В школу к ним нередко наведывались работники киностудий, искавшие для съёмок юных исполнителей. Сниматься хотелось всем. И Ане тоже хотелось (очень). Случалось, опытный взгляд какого-нибудь ассистента задерживался на ней чуть дольше, чем нужно, чтобы отвергнуть фактуру, заведомо не подходившую к замыслу режиссёра. Несколько раз её спрашивали, не она ли сыграла Железную Кнопку в известной картине “Чучело” – сходство с этой девочкой Аня и сама в себе отметила, когда смотрела фильм, – но дальше праздных вопросов дело не шло.
В августе 87-го в их школьном дворе снимали эпизоды к фильму “Шут”, но съёмки завершились за день до того, как Аня вернулась в Москву из Риги. Все одноклассницы, бывшие в городе, переодетые в белые фартуки, участвовали в массовке – и даже получили гонорар. Это происшествие пылко обсуждалось всю первую неделю сентября; ждали продолжения. Очередной киноработник, взятый в оцепление девчонками на школьной перемене, дал им дельный совет – сходить в ближайший четверг на просмотр в театральную студию Дворца пионеров:
– Но имейте в виду: девчонок всегда пруд пруди. Берут только самых талантливых. Или очень красивых.
Последнее к Ане не относилось. Но вдруг у неё обнаружат актёрский талант?
Ехать решили все вместе и разбежались ровно на час, чтобы принарядиться. Аня надела новые джинсы Milton's, ушитые мамой вдвое, как все покупные штаны, подходившие ей по росту. И свой любимый маминой вязки свитер из сероватой меланжевой пряжи с модными синими вставками на плечах. Слева на груди мама по Аниной просьбе пришила маленький лейбл, споротый с подкладки её японского кожаного пальто.
К просмотру было велено подготовить басню. Анина любимая была про насекомых, конечно, “Стрекоза и Муравей”. Чтение девочек слушали двое. Один, пожилой, был похож на Альберта Эйнштейна и без перерыва курил трубку, словно она приводила в движение зубчатые колёса его режиссёрской мысли. Второй был совсем молодой, с “дипломатом”, в очках-“хамелеонах” и джемпере в полоску. После прослушивания Эйнштейн обвёл всех измученным взглядом и, смачно откашлявшись, прохрипел:
– Спасибо, что зашли к нам, все свободны.
Отвергнутые все, не зная, что сказать, растерянно притихли.
И тут молодой-полосатый, делавший во время просмотра какие-то пометки на листах бумаги, веером разложенных на столе, придвинулся к Эйнштейну и указал авторучкой в сторону Ани:
– Владлен Семёныч, взгляните, вон та кучерявая в джинсах, а?.. Вроде ничего…
– Кучерявое ничего… Из ничего – выйдет ничего. В ней не хватает…
Аня, натянувшись, как леска за поклёвкой, вцепилась взглядом в трубку, которой Эйнштейн плавно очерчивал в воздухе кругообразную траекторию, обозначавшую, видимо, недостающее нечто. Выдохнув дым через ноздри, он снова откашлялся и закруглил, наконец, свою туманную мысль:
– Сам же видишь.
– Может быть, попробуем её? Пусть она попробует. Девочка, попробуй изобразить слона.

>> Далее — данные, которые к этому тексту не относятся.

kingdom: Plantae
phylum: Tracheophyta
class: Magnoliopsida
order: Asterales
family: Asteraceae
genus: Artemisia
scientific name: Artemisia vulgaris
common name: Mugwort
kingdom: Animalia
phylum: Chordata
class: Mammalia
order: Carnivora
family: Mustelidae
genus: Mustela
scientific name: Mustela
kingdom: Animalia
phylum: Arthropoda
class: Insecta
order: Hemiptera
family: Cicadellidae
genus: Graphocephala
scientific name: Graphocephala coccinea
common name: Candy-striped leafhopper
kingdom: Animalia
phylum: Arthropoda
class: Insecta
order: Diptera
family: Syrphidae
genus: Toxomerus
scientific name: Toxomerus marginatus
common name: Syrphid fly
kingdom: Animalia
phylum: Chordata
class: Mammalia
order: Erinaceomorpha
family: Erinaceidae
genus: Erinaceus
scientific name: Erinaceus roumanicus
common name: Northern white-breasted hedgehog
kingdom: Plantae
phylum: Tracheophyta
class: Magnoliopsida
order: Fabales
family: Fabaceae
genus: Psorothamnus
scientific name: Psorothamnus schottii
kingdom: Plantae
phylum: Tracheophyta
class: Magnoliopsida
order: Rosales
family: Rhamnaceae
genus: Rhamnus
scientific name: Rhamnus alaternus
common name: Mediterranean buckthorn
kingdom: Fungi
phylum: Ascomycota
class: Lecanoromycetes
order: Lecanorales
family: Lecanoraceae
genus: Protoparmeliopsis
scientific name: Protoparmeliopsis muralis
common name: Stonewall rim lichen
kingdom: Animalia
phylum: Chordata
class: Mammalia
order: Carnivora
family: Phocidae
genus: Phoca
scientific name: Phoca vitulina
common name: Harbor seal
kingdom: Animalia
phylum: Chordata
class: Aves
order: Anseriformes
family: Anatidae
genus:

– Костя. Не надо слона. Умоляю!
Эйнштейн приложил трубку к груди, и у Ани сразу отлегло от сердца, оттого что необходимость изображать слона обошла её стороной.
– Так вы бы ей объяснили, чего не хватает. Владлен Семёныч, а?
Эйнштейн внезапно взбодрился, привстал и даже замахнулся было, как будто собирался ударить что есть силы по столу, но вспомнил про трубку, опять затянулся и прохрипел:
– А вот и нет – сама! Должна. Понять. Сама. – Каждое из трёх последних слов он сопроводил коротким стуком трубки по столешнице. – Девочки, спасибо! Все свободны.
И покинул зал, оставив дверь открытой. Дым потянулся за ним в коридор, длинным концом кашне перекинутый за плечо.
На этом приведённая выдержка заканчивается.